Page text -
At Alteryx, we aim to create tools for advancing machine learning capabilities. To help everyone solve impactful problems, we're building innovative open source tools for each step of the machine learning pipeline, automating all parts of the machine learning process, and making it easy for anyone to gain insights and build predictive models.
We are excited to announce a new addition to our open-source projects: Woodwork, a Python library that provides robust methods for managing and communicating data typing information. Woodwork can be used as a part of your existing workflow to properly type your data and communicate your data types to downstream processes.
In machine learning and other data analysis processes, data is often stored in collections known as DataFrames and Series. DataFrames are tables that organize data into rows and columns, similar to a spreadsheet. In addition to the data, DataFrames normally contain information such as a labels or names to identify each column or row and information about the what the data represents such as integers, floating point numbers or strings/text. A Series is similar to a DataFrame, except that a Series contains only a single column of data. DataFrames and Series provide simple and convenient methods to store, access and manipulate data, making them very common in data science and machine learning applications.
Alteryx has built several open-source libraries that leverage information stored in DataFrames and Series to help automate the machine learning process. The first library we built was Featuretools, a library for automated feature engineering. Featuretools helps users transform their temporal and relational datasets into feature matrices for machine learning.
While building Featuretools, we realized that data scientists often start their modeling process by writing a specific labeling script to find the outcome that they want to predict. The labeling script contains many lines of code for processing raw data while also including any constraints to deal with challenges as they arise.
This lead us to create Compose, a library for automated prediction engineering. Compose allows data scientists to structure prediction problems and generate labels. Data scientists can use Compose to efficiently generate training examples for many prediction problems, even across different domains.

Records -
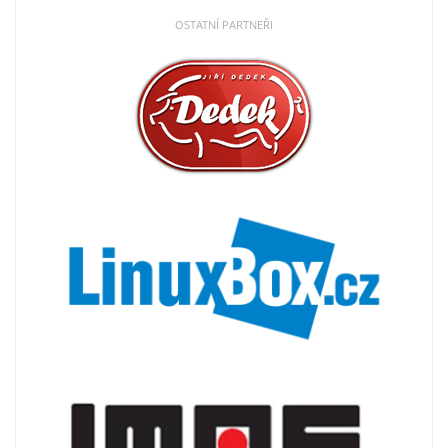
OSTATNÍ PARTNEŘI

---

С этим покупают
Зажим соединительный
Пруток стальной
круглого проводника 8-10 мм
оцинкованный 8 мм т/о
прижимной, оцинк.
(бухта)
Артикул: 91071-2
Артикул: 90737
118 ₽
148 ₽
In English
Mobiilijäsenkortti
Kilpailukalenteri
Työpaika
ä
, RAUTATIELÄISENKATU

Problem to work on - Reproduce the passage of the page on Alteryx's open-source libraries starting at "This lead us" and ending at "across different domains.", substituting "forecasting tasks" for "prediction problems" throughout.

Answer below -
This lead us to create Compose, a library for automated prediction engineering. Compose allows data scientists to structure forecasting tasks and generate labels. Data scientists can use Compose to efficiently generate training examples for many forecasting tasks, even across different domains.